Image: Wikimedia Commons

It’s no secret to anyone that Texas is hot and that with heat comes drought. Across the more than 269,000 square miles that make up the state, many Texans constantly fight cycles of drought or flooding season after season. In these places, good water management is essential and thanks to new research by Associate Professor Gretchen Miller in the Zachry Department of Civil Engineering, getting water to those communities that need it most may now be more clean and cost-effective than ever.

Miller works on what is known as managed aquifer recharge or aquifer storage and recovery. These methods are used to intentionally refill aquifers, or water sources that live in permeable rock, from which many communities draw groundwater. Using these techniques, municipalities and utility districts can draw water from the aquifers during times of drought, but also put water back in them during rainier seasons.

“We are hoping to advance the science on aquifer storage and recovery in order to help local entities better implement these techniques as water conservation strategies,” Miller said. “We want to determine how well current techniques are working and how they can be improved.”

Miller’s research focuses on the feasibility of these water extraction and recharge methods, and seeks to improve not only the efficiency of how water is removed or stored in the aquifer, but the quality of water that is used.
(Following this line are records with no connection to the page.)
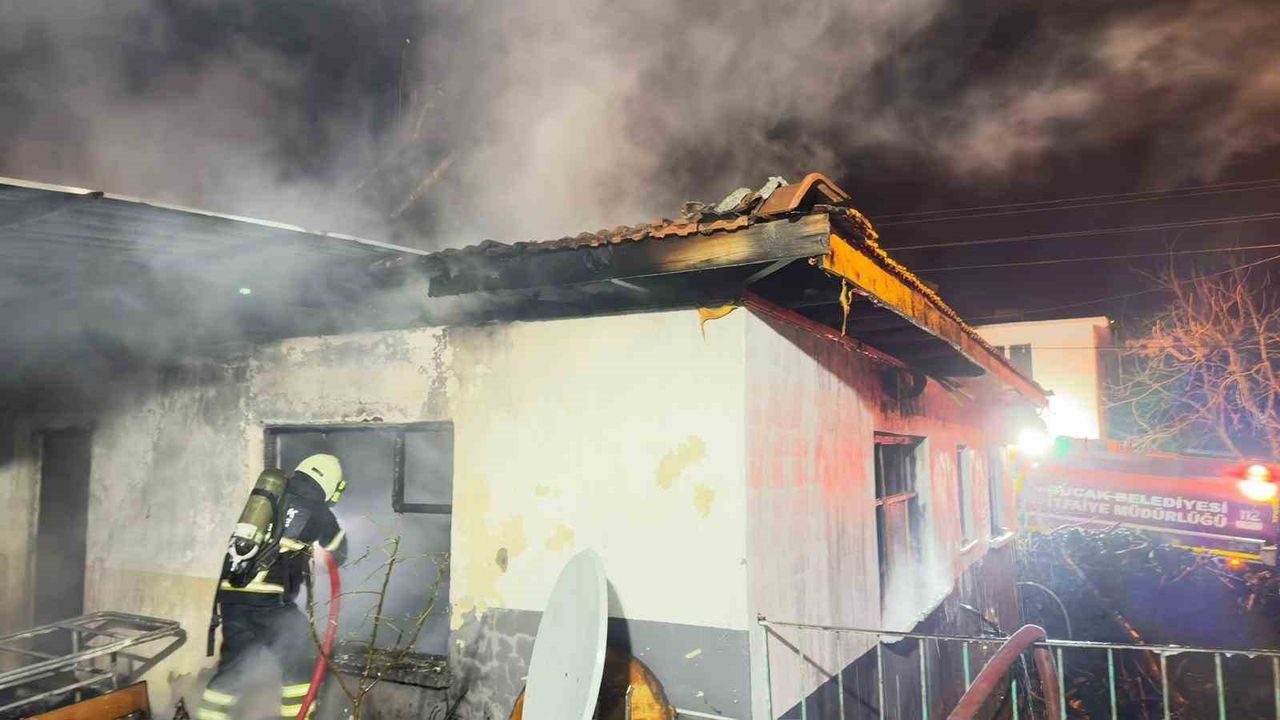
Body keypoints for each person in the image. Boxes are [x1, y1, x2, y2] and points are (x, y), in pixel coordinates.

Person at [199, 454, 348, 720]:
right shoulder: (319, 511)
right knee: (300, 663)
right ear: (330, 484)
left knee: (231, 670)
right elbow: (340, 553)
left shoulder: (270, 498)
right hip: (269, 602)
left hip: (232, 597)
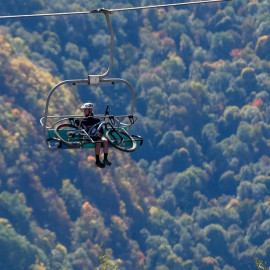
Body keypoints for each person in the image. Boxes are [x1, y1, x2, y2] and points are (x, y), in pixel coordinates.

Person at [80, 102, 112, 168]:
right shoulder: (83, 121)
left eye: (86, 110)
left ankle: (105, 159)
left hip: (96, 136)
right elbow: (82, 130)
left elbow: (101, 131)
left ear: (90, 110)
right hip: (88, 137)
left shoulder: (96, 120)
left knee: (105, 140)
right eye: (84, 110)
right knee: (98, 141)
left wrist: (99, 134)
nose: (84, 111)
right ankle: (97, 161)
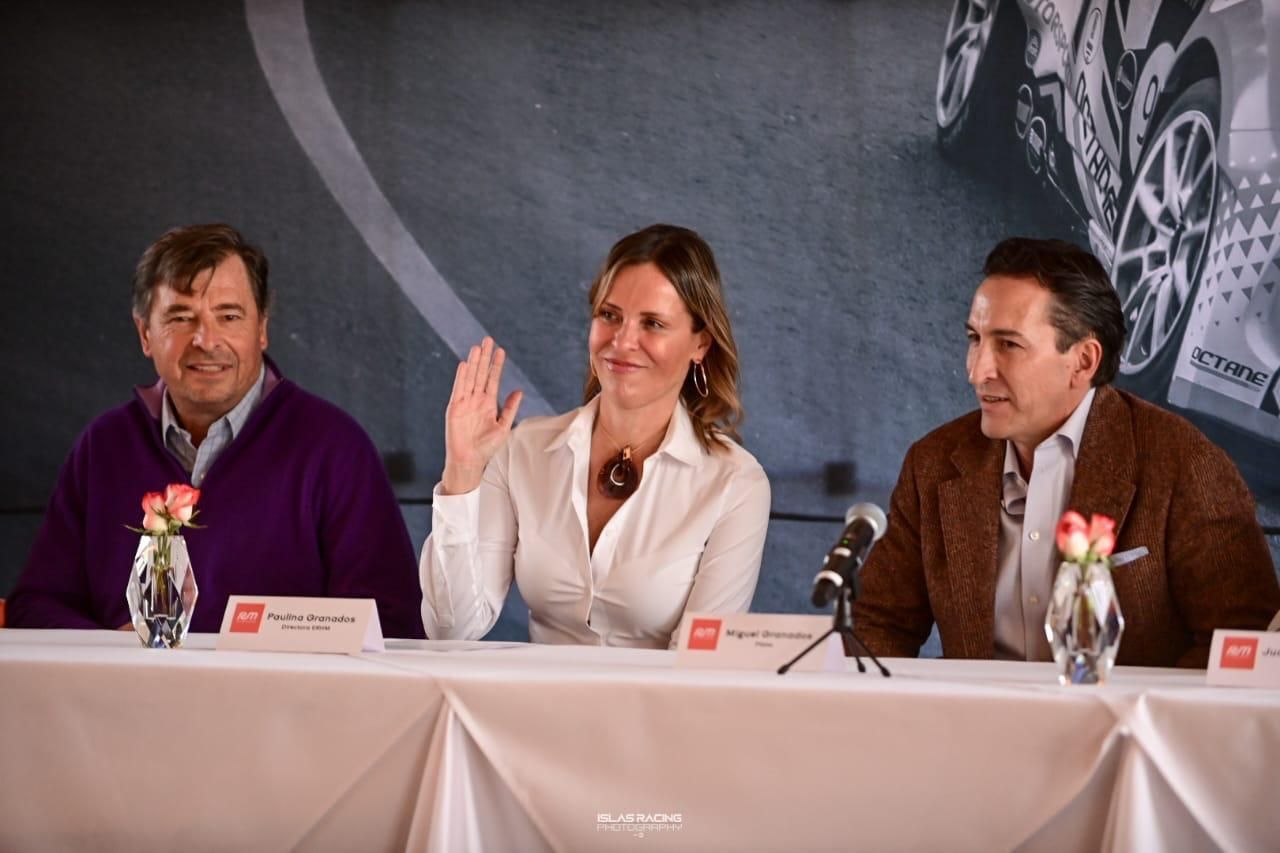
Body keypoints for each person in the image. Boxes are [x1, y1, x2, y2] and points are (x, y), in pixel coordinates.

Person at [852, 237, 1280, 668]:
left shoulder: (1185, 465)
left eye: (1009, 345)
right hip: (975, 731)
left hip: (1124, 733)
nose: (977, 370)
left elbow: (1240, 648)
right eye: (974, 339)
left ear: (1083, 360)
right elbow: (878, 624)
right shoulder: (932, 464)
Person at [8, 224, 426, 637]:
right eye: (180, 317)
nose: (206, 340)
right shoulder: (103, 449)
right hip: (130, 702)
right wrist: (115, 649)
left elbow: (390, 625)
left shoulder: (335, 449)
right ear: (145, 334)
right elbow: (36, 607)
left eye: (228, 316)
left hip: (282, 704)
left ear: (261, 328)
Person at [420, 224, 771, 647]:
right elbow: (450, 630)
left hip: (656, 713)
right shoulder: (522, 450)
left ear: (701, 344)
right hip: (530, 712)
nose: (622, 341)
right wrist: (461, 473)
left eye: (653, 324)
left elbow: (700, 665)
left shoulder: (736, 484)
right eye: (610, 315)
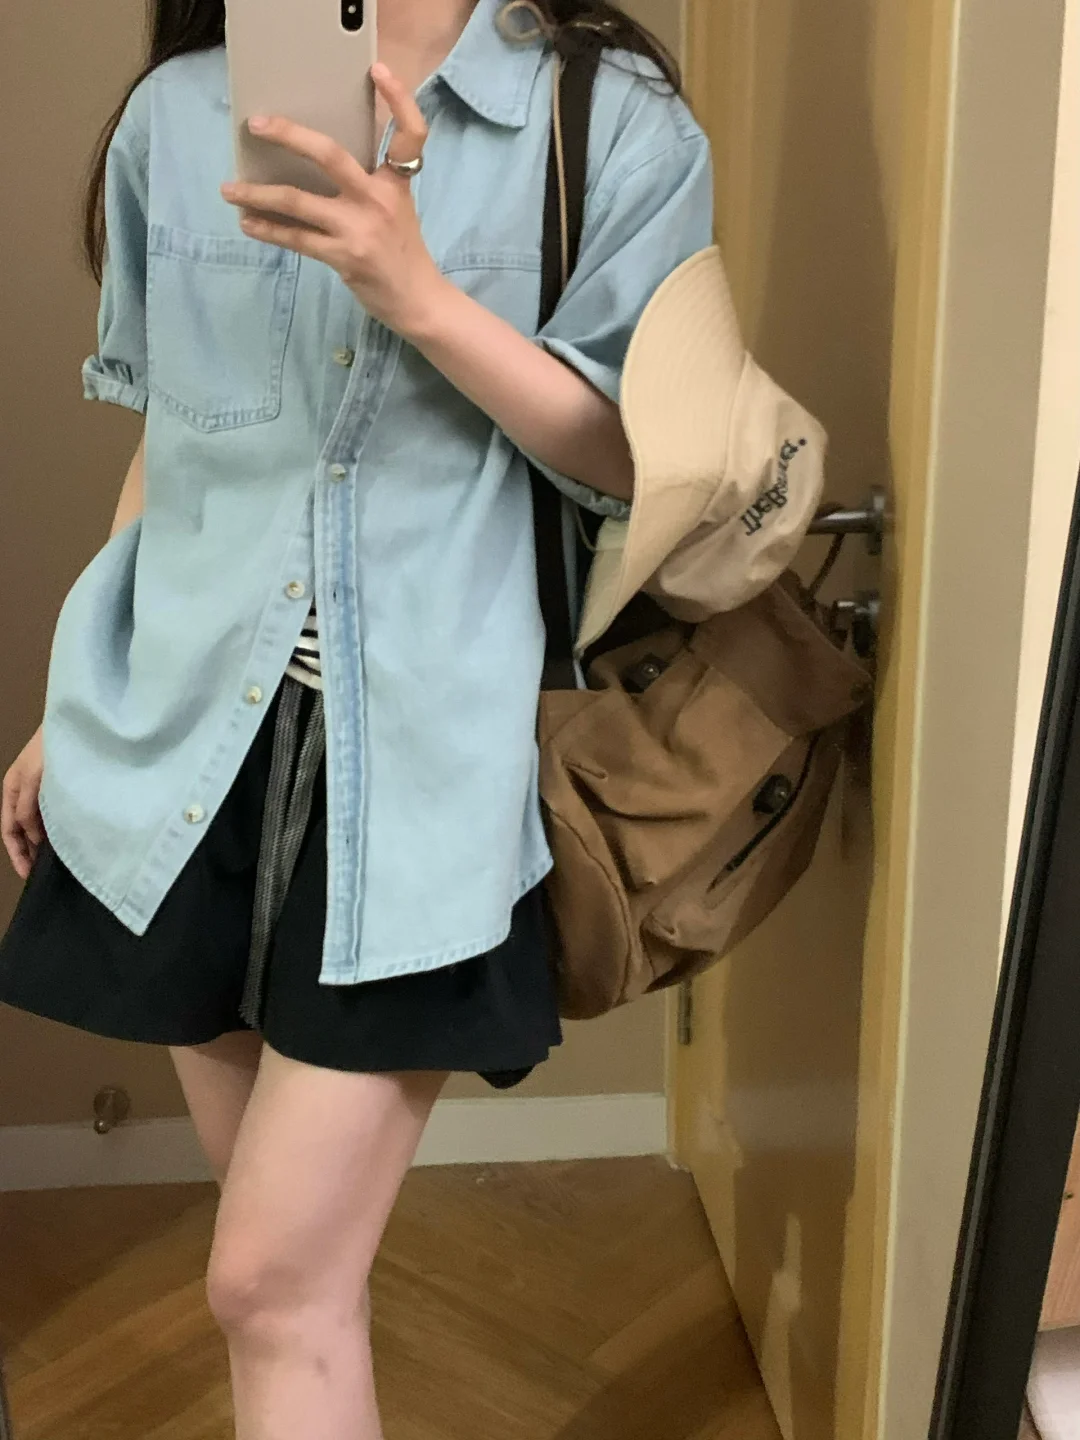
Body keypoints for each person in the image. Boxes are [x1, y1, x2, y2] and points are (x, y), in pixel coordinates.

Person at [0, 0, 713, 1433]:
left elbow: (639, 459)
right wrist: (67, 705)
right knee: (297, 1288)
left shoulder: (608, 121)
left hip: (419, 775)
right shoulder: (178, 114)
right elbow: (170, 441)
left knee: (270, 1286)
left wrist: (419, 293)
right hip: (179, 749)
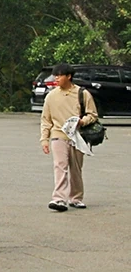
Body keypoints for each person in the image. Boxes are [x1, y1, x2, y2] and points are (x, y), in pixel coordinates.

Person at [40, 63, 98, 212]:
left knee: (76, 168)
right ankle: (58, 199)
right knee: (60, 166)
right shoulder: (51, 96)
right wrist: (44, 139)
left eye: (59, 75)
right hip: (58, 135)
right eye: (55, 75)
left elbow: (92, 114)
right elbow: (46, 120)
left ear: (69, 76)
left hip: (78, 136)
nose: (56, 78)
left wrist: (82, 121)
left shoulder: (82, 94)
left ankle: (76, 198)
In working with these systems, Miller is looking for the best places to implement them across the state and has worked with water management agencies in San Antonio, El Paso and Harris County, Texas.

“How the aquifers are used and managed changes depending on the geology,” Miller said. “We can use models to represent a typical managed aquifer recharge system and then test different methods of running it, when and how we extract or inject water and how we can best use the wells.”

According to Miller, it takes a lot of energy to pump water either in or out of a system, so in using these modeling techniques researchers can now give water municipalities the power to understand when they decide to inject or extract water in a well and how it will affect other wells in the system. It will also give them a better understanding of how to best pump wells efficiently to conserve energy and achieve the highest quality of water available. Miller hopes a better understanding of these processes will benefit communities around the state.

“We see this as a mechanism for helping communities be more resilient against environmental changes,” Miller said. “Some of the cities in Texas are so water stressed that they need a whole arsenal of ways to adapt, and we think this can be one of many tools they can use to help communities bounce back faster. Hopefully we can help prevent them from needing to impose tight drought restrictions.”